No matter what your opinion of Senator Feinstein, she has to be given a lot of respect for her endurance as a politician. I think she was gifted.
I want to tell the story of how I happened to meet her, just as her political career began to blossom.
I'd been a pseudo hippy carpenter in Oakland, California for the first three years out of college (1967), but I eventually moved to San Francisco and got a job working for Mission Coalition Organization. MCO was a coalition of 53 organizations from the Mission. Labor unions, churches, business groups, Latino non-profits, etc. I was the staff person for the Planning Committee and for Public Works.
In 1971, we got involved in an attempt to limit where high rise buildings could be built. A business person, Alvin Duskin, led a grassroots effort to put the issue on the ballot. I collected signatures on a few weekends and eventually helped get MCO involved.
I was learning how effective organizing could be and the height limits issue was a perfect issue to organize around. Saul Alinsky, who was an inspiration for MCO, said an issue had to be immediate, specific, and realizable to be useful for organizing. I thought this one was, and that turned out to be true.

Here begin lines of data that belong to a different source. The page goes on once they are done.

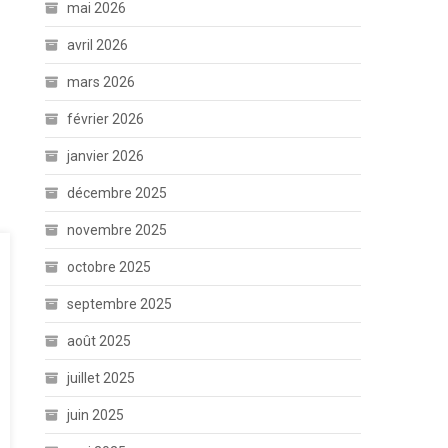
mai 2026
avril 2026
mars 2026
février 2026
janvier 2026
décembre 2025
novembre 2025
octobre 2025
septembre 2025
août 2025
juillet 2025
juin 2025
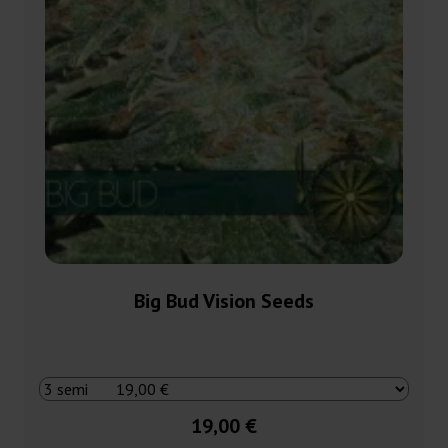
Big Bud Vision Seeds
19,00 €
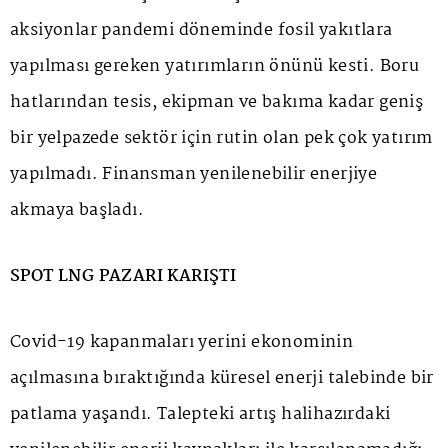
aksiyonlar pandemi döneminde fosil yakıtlara
yapılması gereken yatırımların önünü kesti. Boru
hatlarından tesis, ekipman ve bakıma kadar geniş
bir yelpazede sektör için rutin olan pek çok yatırım
yapılmadı. Finansman yenilenebilir enerjiye
akmaya başladı.
SPOT LNG PAZARI KARIŞTI
Covid-19 kapanmaları yerini ekonominin
açılmasına bıraktığında küresel enerji talebinde bir
patlama yaşandı. Talepteki artış halihazırdaki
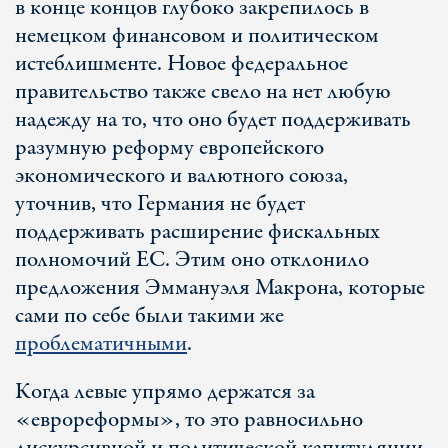
в конце концов глубоко закрепилось в
немецком финансовом и политическом
истеблишменте. Новое федеральное
правительство также свело на нет любую
надежду на то, что оно будет поддерживать
разумную реформу европейского
экономического и валютного союза,
уточнив, что Германия не будет
поддерживать расширение фискальных
полномочий ЕС. Этим оно отклонило
предложения Эммануэля Макрона, которые
сами по себе были такими же
проблематичными
.
Когда левые упрямо держатся за
«еврореформы», то это равносильно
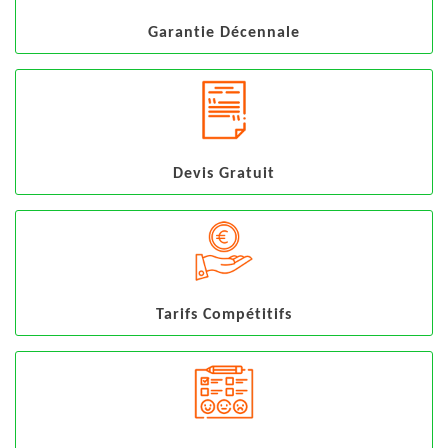
Garantie Décennale
Devis Gratuit
Tarifs Compétitifs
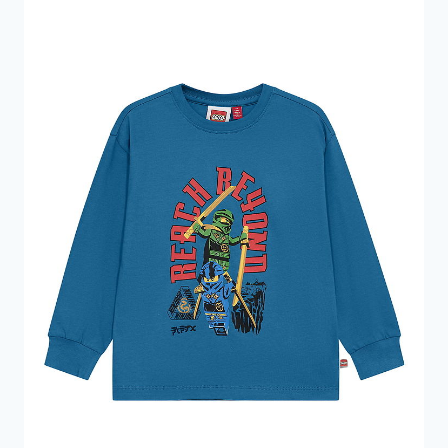
130 kr..
78 kr..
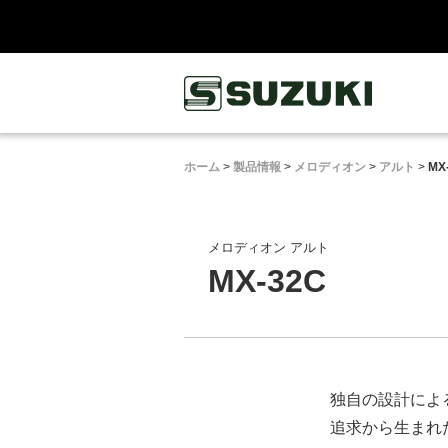
鈴木楽器製作所
ホーム
>
製品情報
>
メロディオン
>
アルト
>
MX
メロディオン アルト
MX-32C
独自の設計によ
追求から生まれ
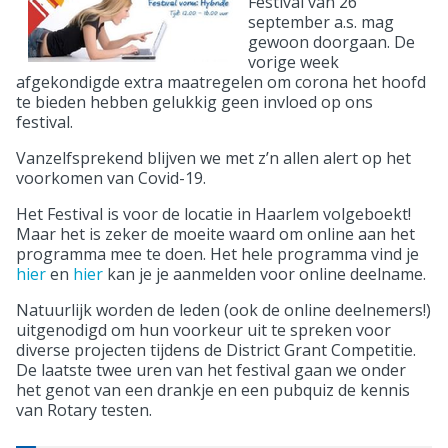
Festival van 26
september a.s. mag
gewoon doorgaan. De
vorige week
afgekondigde extra maatregelen om corona het hoofd
te bieden hebben gelukkig geen invloed op ons
festival.
Vanzelfsprekend blijven we met z’n allen alert op het
voorkomen van Covid-19.
Het Festival is voor de locatie in Haarlem volgeboekt!
Maar het is zeker de moeite waard om online aan het
programma mee te doen. Het hele programma vind je
hier
en
hier
kan je je aanmelden voor online deelname.
Natuurlijk worden de leden (ook de online deelnemers!)
uitgenodigd om hun voorkeur uit te spreken voor
diverse projecten tijdens de District Grant Competitie.
De laatste twee uren van het festival gaan we onder
het genot van een drankje en een pubquiz de kennis
van Rotary testen.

After bringing the issue to the MCO Planning Committee, I got permission to try to bring in other neighborhood organizations who shared our concern. I spent two weeks on the phone and meeting people in person. One of the people I reached was Diane Feinstein. She was the president of the Pacific Heights neighborhood organization. She was immediately helpful and articulate, so I suggested that we hold a city wide meeting of representatives from neighborhood organizations and that she act as the temporary chair. She agreed.

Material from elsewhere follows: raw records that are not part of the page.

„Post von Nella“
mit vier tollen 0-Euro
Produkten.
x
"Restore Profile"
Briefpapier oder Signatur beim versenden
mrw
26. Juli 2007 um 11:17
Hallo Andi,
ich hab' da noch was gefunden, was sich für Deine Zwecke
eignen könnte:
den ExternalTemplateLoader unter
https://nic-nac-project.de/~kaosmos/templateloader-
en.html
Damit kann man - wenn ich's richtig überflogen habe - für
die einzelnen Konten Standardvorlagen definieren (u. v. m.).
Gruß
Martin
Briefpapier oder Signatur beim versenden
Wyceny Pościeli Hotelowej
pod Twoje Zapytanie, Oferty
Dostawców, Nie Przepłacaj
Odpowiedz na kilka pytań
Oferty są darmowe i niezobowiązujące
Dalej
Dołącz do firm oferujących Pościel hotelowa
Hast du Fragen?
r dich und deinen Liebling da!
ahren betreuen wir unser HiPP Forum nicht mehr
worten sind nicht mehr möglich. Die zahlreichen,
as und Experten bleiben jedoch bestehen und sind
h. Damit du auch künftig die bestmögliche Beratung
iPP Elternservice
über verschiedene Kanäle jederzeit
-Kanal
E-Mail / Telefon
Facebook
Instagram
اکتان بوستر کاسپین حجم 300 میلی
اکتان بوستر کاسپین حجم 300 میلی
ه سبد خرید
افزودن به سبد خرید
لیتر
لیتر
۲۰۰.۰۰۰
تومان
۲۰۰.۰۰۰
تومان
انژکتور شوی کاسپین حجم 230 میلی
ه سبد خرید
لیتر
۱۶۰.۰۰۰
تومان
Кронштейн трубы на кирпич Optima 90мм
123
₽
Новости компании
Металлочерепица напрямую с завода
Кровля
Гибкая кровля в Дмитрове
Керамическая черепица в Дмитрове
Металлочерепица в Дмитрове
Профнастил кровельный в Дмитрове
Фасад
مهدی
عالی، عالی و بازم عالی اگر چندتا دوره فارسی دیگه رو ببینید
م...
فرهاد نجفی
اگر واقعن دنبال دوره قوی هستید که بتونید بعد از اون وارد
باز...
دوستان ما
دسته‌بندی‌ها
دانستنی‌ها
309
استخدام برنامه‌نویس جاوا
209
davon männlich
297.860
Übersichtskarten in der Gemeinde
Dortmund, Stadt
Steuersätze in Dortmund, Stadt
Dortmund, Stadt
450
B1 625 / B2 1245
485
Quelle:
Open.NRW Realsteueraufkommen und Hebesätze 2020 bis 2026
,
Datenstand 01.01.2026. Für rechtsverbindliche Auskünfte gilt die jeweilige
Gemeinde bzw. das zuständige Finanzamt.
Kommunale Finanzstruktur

We held the meeting on the top floor of her house, in a big room, probably an attic. She was brilliant. She listened well and steered the meeting skillfully. I was really proud of her work. Many years later, I discovered that, at the time, she was a newly elected member of the San Francisco Board of Supervisors. Apparently, I hadn't discovered her.
The city took the subsequent community feedback seriously enough that they did a thorough analysis and proposed limits that are the basis of what they are today.
So thank you, Senator Feinstein. Well done.